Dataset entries
--- START ---

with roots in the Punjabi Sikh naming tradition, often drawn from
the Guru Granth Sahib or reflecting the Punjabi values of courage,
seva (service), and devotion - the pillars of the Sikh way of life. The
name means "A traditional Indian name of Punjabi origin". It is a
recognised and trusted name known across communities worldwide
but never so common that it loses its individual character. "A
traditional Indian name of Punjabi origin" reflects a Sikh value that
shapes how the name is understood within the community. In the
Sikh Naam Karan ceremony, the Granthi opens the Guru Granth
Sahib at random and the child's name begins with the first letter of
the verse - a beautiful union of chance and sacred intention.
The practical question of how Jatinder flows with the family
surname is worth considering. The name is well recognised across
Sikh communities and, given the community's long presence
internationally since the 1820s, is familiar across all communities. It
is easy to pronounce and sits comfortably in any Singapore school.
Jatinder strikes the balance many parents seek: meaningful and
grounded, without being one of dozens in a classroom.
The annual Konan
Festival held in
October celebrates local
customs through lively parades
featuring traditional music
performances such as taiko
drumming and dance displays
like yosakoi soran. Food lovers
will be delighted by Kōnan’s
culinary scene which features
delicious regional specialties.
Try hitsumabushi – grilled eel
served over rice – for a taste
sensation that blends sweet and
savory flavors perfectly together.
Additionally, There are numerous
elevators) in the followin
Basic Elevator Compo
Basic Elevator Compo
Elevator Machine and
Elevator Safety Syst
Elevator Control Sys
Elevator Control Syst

--- END ---
--- START ---

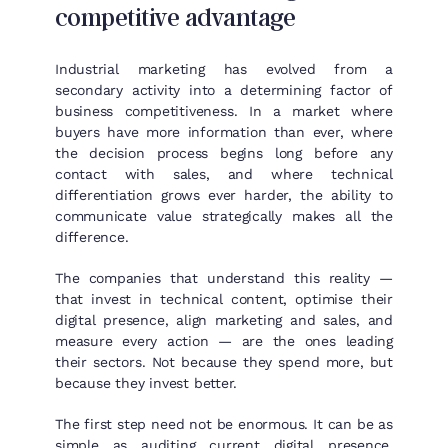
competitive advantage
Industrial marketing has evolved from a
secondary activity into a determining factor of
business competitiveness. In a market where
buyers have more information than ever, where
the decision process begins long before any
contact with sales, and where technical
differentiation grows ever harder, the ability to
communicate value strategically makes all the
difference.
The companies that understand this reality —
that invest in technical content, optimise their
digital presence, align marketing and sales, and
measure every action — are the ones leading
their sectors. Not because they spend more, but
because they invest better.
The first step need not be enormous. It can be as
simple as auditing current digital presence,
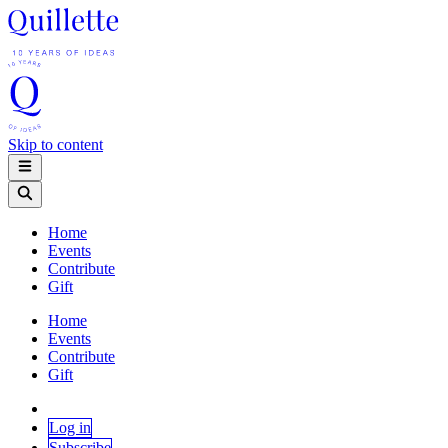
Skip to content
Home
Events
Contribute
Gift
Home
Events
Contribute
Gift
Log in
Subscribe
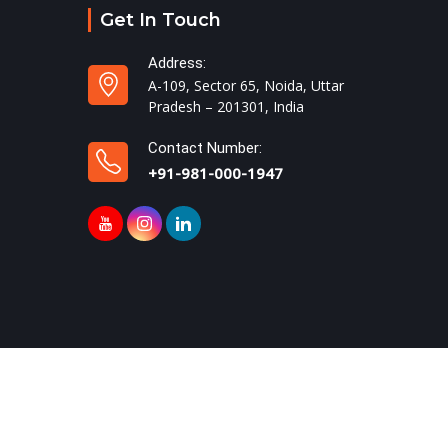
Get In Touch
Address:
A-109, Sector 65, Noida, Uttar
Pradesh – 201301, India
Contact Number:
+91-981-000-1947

--- END ---

(DIRECTIONS FOR THIS TASK): From the entries above, restate word for word the lines from the line containing "elevators) in the followin" to the line containing "Elevator Control Syst", both ends included, and nothing more.

(RESULT OF THE EXERCISE):
elevators) in the followin
Basic Elevator Compo
Basic Elevator Compo
Elevator Machine and
Elevator Safety Syst
Elevator Control Sys
Elevator Control Syst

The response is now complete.